◆ **Problem to work on**
The data below holds a line containing "(at 7.125 5.775)" and a line containing "(fp_circle (center -1.5 3.2)"; please quote exactly those two lines and every line between them, and nothing else.

------------------------------

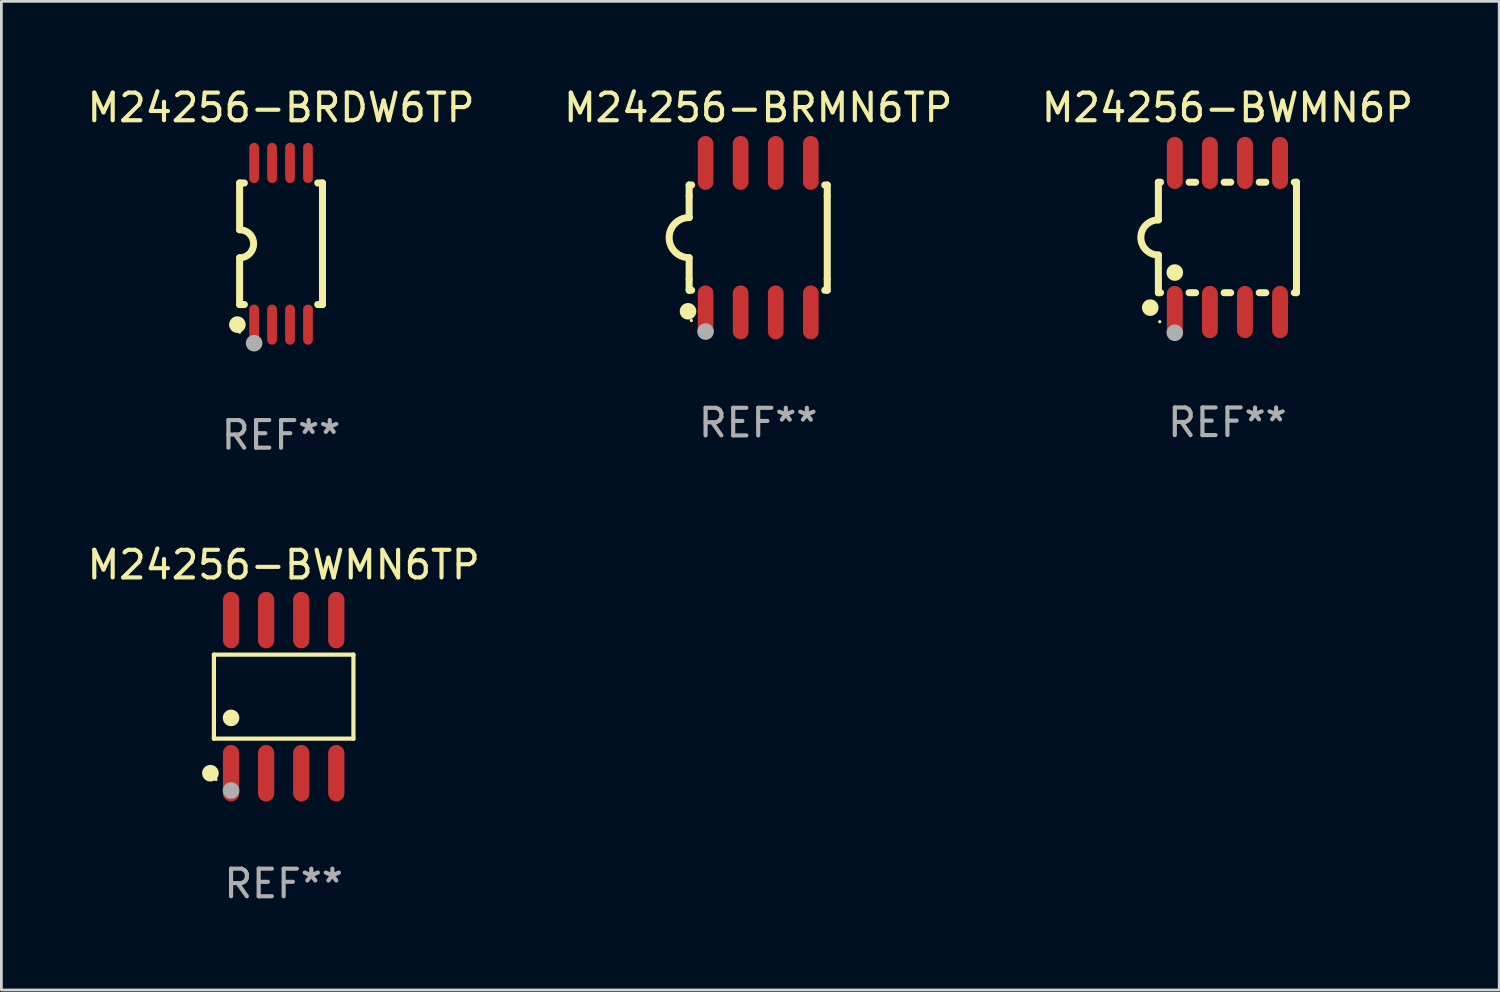
<source format=kicad_pcb>
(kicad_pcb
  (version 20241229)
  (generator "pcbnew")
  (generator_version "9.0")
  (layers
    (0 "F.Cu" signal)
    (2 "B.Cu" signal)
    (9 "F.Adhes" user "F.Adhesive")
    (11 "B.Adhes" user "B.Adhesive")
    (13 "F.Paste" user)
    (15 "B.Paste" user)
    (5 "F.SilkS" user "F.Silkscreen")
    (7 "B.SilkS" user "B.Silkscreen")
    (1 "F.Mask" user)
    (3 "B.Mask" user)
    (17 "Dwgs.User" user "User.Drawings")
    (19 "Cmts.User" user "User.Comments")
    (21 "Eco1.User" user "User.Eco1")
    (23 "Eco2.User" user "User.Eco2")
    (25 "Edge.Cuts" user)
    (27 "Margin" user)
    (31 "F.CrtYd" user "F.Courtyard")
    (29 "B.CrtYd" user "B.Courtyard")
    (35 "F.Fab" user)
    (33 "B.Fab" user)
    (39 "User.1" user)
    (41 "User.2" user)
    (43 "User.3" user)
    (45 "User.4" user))
  (footprint "M24256-BRDW6TP"
    (layer "F.Cu")
    (at 7.125 5.775)
    (property "Reference" "M24256-BRDW6TP" (at 0 -4.927 0) (layer "F.SilkS") (effects (font (size 1 1) (thickness 0.15))))
    (attr through_hole)
    (fp_line (start -1.5 -2.2) (end -1.5 -0.508) (stroke (width 0.254) (type solid)) (layer "F.SilkS"))
    (fp_line (start -1.5 -2.2) (end -1.328 -2.2) (stroke (width 0.254) (type solid)) (layer "F.SilkS"))
    (fp_line (start -1.5 2.2) (end -1.5 0.508) (stroke (width 0.254) (type solid)) (layer "F.SilkS"))
    (fp_line (start -1.5 2.2) (end -1.328 2.2) (stroke (width 0.254) (type solid)) (layer "F.SilkS"))
    (fp_line (start 1.328 -2.2) (end 1.5 -2.2) (stroke (width 0.254) (type solid)) (layer "F.SilkS"))
    (fp_line (start 1.328 2.2) (end 1.5 2.2) (stroke (width 0.254) (type solid)) (layer "F.SilkS"))
    (fp_line (start 1.5 -2.2) (end 1.5 2.2) (stroke (width 0.254) (type solid)) (layer "F.SilkS"))
    (fp_arc (start -1.501144 -0.508) (mid -0.993143 -0.000571) (end -1.5 0.508001) (stroke (width 0.254001) (type solid)) (layer "F.SilkS"))
    (fp_circle (center -1.581 2.927) (end -1.431 2.927) (stroke (width 0.3) (type solid)) (fill no) (layer "F.SilkS"))
    (fp_circle (center -1.5 3.2) (end -1.47 3.2) (stroke (width 0.06) (type solid)) (fill no) (layer "F.SilkS"))
    (fp_circle (center -0.975 3.6) (end -0.825 3.6) (stroke (width 0.3) (type solid)) (fill no) (layer "F.Fab"))
    (fp_text user "REF**" (at 0 6.927 0) (layer "F.Fab") (effects (font (size 1 1) (thickness 0.15))))
    (pad "1" smd oval (at -0.975 2.927) (size 0.353 1.454) (layers "F.Cu" "F.Mask" "F.Paste"))
    (pad "2" smd oval (at -0.325 2.927) (size 0.353 1.454) (layers "F.Cu" "F.Mask" "F.Paste"))
    (pad "3" smd oval (at 0.325 2.927) (size 0.353 1.454) (layers "F.Cu" "F.Mask" "F.Paste"))
    (pad "4" smd oval (at 0.975 2.927) (size 0.353 1.454) (layers "F.Cu" "F.Mask" "F.Paste"))
    (pad "5" smd oval (at 0.975 -2.927) (size 0.353 1.454) (layers "F.Cu" "F.Mask" "F.Paste"))
    (pad "6" smd oval (at 0.325 -2.927) (size 0.353 1.454) (layers "F.Cu" "F.Mask" "F.Paste"))
    (pad "7" smd oval (at -0.325 -2.927) (size 0.353 1.454) (layers "F.Cu" "F.Mask" "F.Paste"))
    (pad "8" smd oval (at -0.975 -2.927) (size 0.353 1.454) (layers "F.Cu" "F.Mask" "F.Paste")))
  (footprint "M24256-BWMN6P"
    (layer "F.Cu")
    (at 41.387 5.547)
    (property "Reference" "M24256-BWMN6P" (at 0 -4.699 0) (layer "F.SilkS") (effects (font (size 1 1) (thickness 0.15))))
    (attr through_hole)
    (fp_line (start -2.5 -2) (end -2.5 -0.635) (stroke (width 0.254) (type solid)) (layer "F.SilkS"))
    (fp_line (start -2.5 -2) (end -2.421 -2) (stroke (width 0.254) (type solid)) (layer "F.SilkS"))
    (fp_line (start -2.5 2) (end -2.5 0.635) (stroke (width 0.254) (type solid)) (layer "F.SilkS"))
    (fp_line (start -2.5 2) (end -2.421 2) (stroke (width 0.254) (type solid)) (layer "F.SilkS"))
    (fp_line (start -1.389 -2) (end -1.151 -2) (stroke (width 0.254) (type solid)) (layer "F.SilkS"))
    (fp_line (start -1.389 2) (end -1.151 2) (stroke (width 0.254) (type solid)) (layer "F.SilkS"))
    (fp_line (start -0.119 -2) (end 0.119 -2) (stroke (width 0.254) (type solid)) (layer "F.SilkS"))
    (fp_line (start -0.119 2) (end 0.119 2) (stroke (width 0.254) (type solid)) (layer "F.SilkS"))
    (fp_line (start 1.151 -2) (end 1.389 -2) (stroke (width 0.254) (type solid)) (layer "F.SilkS"))
    (fp_line (start 1.151 2) (end 1.389 2) (stroke (width 0.254) (type solid)) (layer "F.SilkS"))
    (fp_line (start 2.421 -2) (end 2.5 -2) (stroke (width 0.254) (type solid)) (layer "F.SilkS"))
    (fp_line (start 2.421 2) (end 2.5 2) (stroke (width 0.254) (type solid)) (layer "F.SilkS"))
    (fp_line (start 2.5 -2) (end 2.5 2) (stroke (width 0.254) (type solid)) (layer "F.SilkS"))
    (fp_arc (start -2.5 0.635001) (mid -3.134366 -0.000318) (end -2.499365 -0.635001) (stroke (width 0.254001) (type solid)) (layer "F.SilkS"))
    (fp_circle (center -2.794 2.54) (end -2.644 2.54) (stroke (width 0.3) (type solid)) (fill no) (layer "F.SilkS"))
    (fp_circle (center -2.45 3.05) (end -2.42 3.05) (stroke (width 0.06) (type solid)) (fill no) (layer "F.SilkS"))
    (fp_circle (center -1.905 1.27) (end -1.755 1.27) (stroke (width 0.3) (type solid)) (fill no) (layer "F.SilkS"))
    (fp_circle (center -1.905 3.45) (end -1.755 3.45) (stroke (width 0.3) (type solid)) (fill no) (layer "F.Fab"))
    (fp_text user "REF**" (at 0 6.699 0) (layer "F.Fab") (effects (font (size 1 1) (thickness 0.15))))
    (pad "1" smd oval (at -1.905 2.699) (size 0.574 1.888) (layers "F.Cu" "F.Mask" "F.Paste"))
    (pad "2" smd oval (at -0.635 2.699) (size 0.574 1.888) (layers "F.Cu" "F.Mask" "F.Paste"))
    (pad "3" smd oval (at 0.635 2.699) (size 0.574 1.888) (layers "F.Cu" "F.Mask" "F.Paste"))
    (pad "4" smd oval (at 1.905 2.699) (size 0.574 1.888) (layers "F.Cu" "F.Mask" "F.Paste"))
    (pad "5" smd oval (at 1.905 -2.699) (size 0.574 1.888) (layers "F.Cu" "F.Mask" "F.Paste"))
    (pad "6" smd oval (at 0.635 -2.699) (size 0.574 1.888) (layers "F.Cu" "F.Mask" "F.Paste"))
    (pad "7" smd oval (at -0.635 -2.699) (size 0.574 1.888) (layers "F.Cu" "F.Mask" "F.Paste"))
    (pad "8" smd oval (at -1.905 -2.699) (size 0.574 1.888) (layers "F.Cu" "F.Mask" "F.Paste")))
  (footprint "M24256-BWMN6TP"
    (layer "F.Cu")
    (at 7.22 22.171)
    (property "Reference" "M24256-BWMN6TP" (at 0 -4.772 0) (layer "F.SilkS") (effects (font (size 1 1) (thickness 0.15))))
    (attr through_hole)
    (fp_line (start -2.526 -1.521) (end 2.526 -1.521) (stroke (width 0.152) (type solid)) (layer "F.SilkS"))
    (fp_line (start -2.526 1.521) (end -2.526 -1.521) (stroke (width 0.152) (type solid)) (layer "F.SilkS"))
    (fp_line (start 2.526 -1.521) (end 2.526 1.521) (stroke (width 0.152) (type solid)) (layer "F.SilkS"))
    (fp_line (start 2.526 1.521) (end -2.526 1.521) (stroke (width 0.152) (type solid)) (layer "F.SilkS"))
    (fp_circle (center -2.652 2.772) (end -2.501 2.772) (stroke (width 0.3) (type solid)) (fill no) (layer "F.SilkS"))
    (fp_circle (center -2.45 3) (end -2.42 3) (stroke (width 0.06) (type solid)) (fill no) (layer "F.SilkS"))
    (fp_circle (center -1.905 0.769) (end -1.755 0.769) (stroke (width 0.3) (type solid)) (fill no) (layer "F.SilkS"))
    (fp_circle (center -1.905 3.4) (end -1.755 3.4) (stroke (width 0.3) (type solid)) (fill no) (layer "F.Fab"))
    (fp_text user "REF**" (at 0 6.772 0) (layer "F.Fab") (effects (font (size 1 1) (thickness 0.15))))
    (pad "1" smd oval (at -1.905 2.772) (size 0.588 2.045) (layers "F.Cu" "F.Mask" "F.Paste"))
    (pad "2" smd oval (at -0.635 2.772) (size 0.588 2.045) (layers "F.Cu" "F.Mask" "F.Paste"))
    (pad "3" smd oval (at 0.635 2.772) (size 0.588 2.045) (layers "F.Cu" "F.Mask" "F.Paste"))
    (pad "4" smd oval (at 1.905 2.772) (size 0.588 2.045) (layers "F.Cu" "F.Mask" "F.Paste"))
    (pad "5" smd oval (at 1.905 -2.772) (size 0.588 2.045) (layers "F.Cu" "F.Mask" "F.Paste"))
    (pad "6" smd oval (at 0.635 -2.772) (size 0.588 2.045) (layers "F.Cu" "F.Mask" "F.Paste"))
    (pad "7" smd oval (at -0.635 -2.772) (size 0.588 2.045) (layers "F.Cu" "F.Mask" "F.Paste"))
    (pad "8" smd oval (at -1.905 -2.772) (size 0.588 2.045) (layers "F.Cu" "F.Mask" "F.Paste")))
  (footprint "M24256-BRMN6TP"
    (layer "F.Cu")
    (at 24.399 5.553)
    (property "Reference" "M24256-BRMN6TP" (at 0 -4.705 0) (layer "F.SilkS") (effects (font (size 1 1) (thickness 0.15))))
    (attr through_hole)
    (fp_line (start -2.5 -1.905) (end -2.409 -1.905) (stroke (width 0.254) (type solid)) (layer "F.SilkS"))
    (fp_line (start -2.5 -1.5) (end -2.5 -1.905) (stroke (width 0.254) (type solid)) (layer "F.SilkS"))
    (fp_line (start -2.5 -1.5) (end -2.5 -0.726) (stroke (width 0.254) (type solid)) (layer "F.SilkS"))
    (fp_line (start -2.5 1.5) (end -2.5 0.727) (stroke (width 0.254) (type solid)) (layer "F.SilkS"))
    (fp_line (start -2.5 1.5) (end -2.5 1.905) (stroke (width 0.254) (type solid)) (layer "F.SilkS"))
    (fp_line (start -2.5 1.905) (end -2.409 1.905) (stroke (width 0.254) (type solid)) (layer "F.SilkS"))
    (fp_line (start 2.5 -1.905) (end 2.409 -1.905) (stroke (width 0.254) (type solid)) (layer "F.SilkS"))
    (fp_line (start 2.5 -1.5) (end 2.5 -1.905) (stroke (width 0.254) (type solid)) (layer "F.SilkS"))
    (fp_line (start 2.5 -1.5) (end 2.5 1.5) (stroke (width 0.254) (type solid)) (layer "F.SilkS"))
    (fp_line (start 2.5 1.5) (end 2.5 1.905) (stroke (width 0.254) (type solid)) (layer "F.SilkS"))
    (fp_line (start 2.5 1.905) (end 2.409 1.905) (stroke (width 0.254) (type solid)) (layer "F.SilkS"))
    (fp_arc (start -2.5 0.726568) (mid -3.220316 -0.0023) (end -2.495097 -0.726289) (stroke (width 0.254001) (type solid)) (layer "F.SilkS"))
    (fp_circle (center -2.54 2.667) (end -2.39 2.667) (stroke (width 0.3) (type solid)) (fill no) (layer "F.SilkS"))
    (fp_circle (center -2.42 3) (end -2.39 3) (stroke (width 0.06) (type solid)) (fill no) (layer "F.SilkS"))
    (fp_circle (center -1.905 3.4) (end -1.755 3.4) (stroke (width 0.3) (type solid)) (fill no) (layer "F.Fab"))
    (fp_text user "REF**" (at 0 6.705 0) (layer "F.Fab") (effects (font (size 1 1) (thickness 0.15))))
    (pad "1" smd oval (at -1.905 2.705) (size 0.568 1.95) (layers "F.Cu" "F.Mask" "F.Paste"))
    (pad "2" smd oval (at -0.635 2.705) (size 0.568 1.95) (layers "F.Cu" "F.Mask" "F.Paste"))
    (pad "3" smd oval (at 0.635 2.705) (size 0.568 1.95) (layers "F.Cu" "F.Mask" "F.Paste"))
    (pad "4" smd oval (at 1.905 2.705) (size 0.568 1.95) (layers "F.Cu" "F.Mask" "F.Paste"))
    (pad "5" smd oval (at 1.905 -2.705) (size 0.568 1.95) (layers "F.Cu" "F.Mask" "F.Paste"))
    (pad "6" smd oval (at 0.635 -2.705) (size 0.568 1.95) (layers "F.Cu" "F.Mask" "F.Paste"))
    (pad "7" smd oval (at -0.635 -2.705) (size 0.568 1.95) (layers "F.Cu" "F.Mask" "F.Paste"))
    (pad "8" smd oval (at -1.905 -2.705) (size 0.568 1.95) (layers "F.Cu" "F.Mask" "F.Paste")))
  (gr_rect
    (start -3 -3)
    (end 51.226 32.792)
    (stroke (width 0.1) (type default))
    (fill no)
    (layer "Edge.Cuts")))
</source>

------------------------------

◆ **Answer to the exercise**
    (at 7.125 5.775)
    (property "Reference" "M24256-BRDW6TP" (at 0 -4.927 0) (layer "F.SilkS") (effects (font (size 1 1) (thickness 0.15))))
    (attr through_hole)
    (fp_line (start -1.5 -2.2) (end -1.5 -0.508) (stroke (width 0.254) (type solid)) (layer "F.SilkS"))
    (fp_line (start -1.5 -2.2) (end -1.328 -2.2) (stroke (width 0.254) (type solid)) (layer "F.SilkS"))
    (fp_line (start -1.5 2.2) (end -1.5 0.508) (stroke (width 0.254) (type solid)) (layer "F.SilkS"))
    (fp_line (start -1.5 2.2) (end -1.328 2.2) (stroke (width 0.254) (type solid)) (layer "F.SilkS"))
    (fp_line (start 1.328 -2.2) (end 1.5 -2.2) (stroke (width 0.254) (type solid)) (layer "F.SilkS"))
    (fp_line (start 1.328 2.2) (end 1.5 2.2) (stroke (width 0.254) (type solid)) (layer "F.SilkS"))
    (fp_line (start 1.5 -2.2) (end 1.5 2.2) (stroke (width 0.254) (type solid)) (layer "F.SilkS"))
    (fp_arc (start -1.501144 -0.508) (mid -0.993143 -0.000571) (end -1.5 0.508001) (stroke (width 0.254001) (type solid)) (layer "F.SilkS"))
    (fp_circle (center -1.581 2.927) (end -1.431 2.927) (stroke (width 0.3) (type solid)) (fill no) (layer "F.SilkS"))
    (fp_circle (center -1.5 3.2) (end -1.47 3.2) (stroke (width 0.06) (type solid)) (fill no) (layer "F.SilkS"))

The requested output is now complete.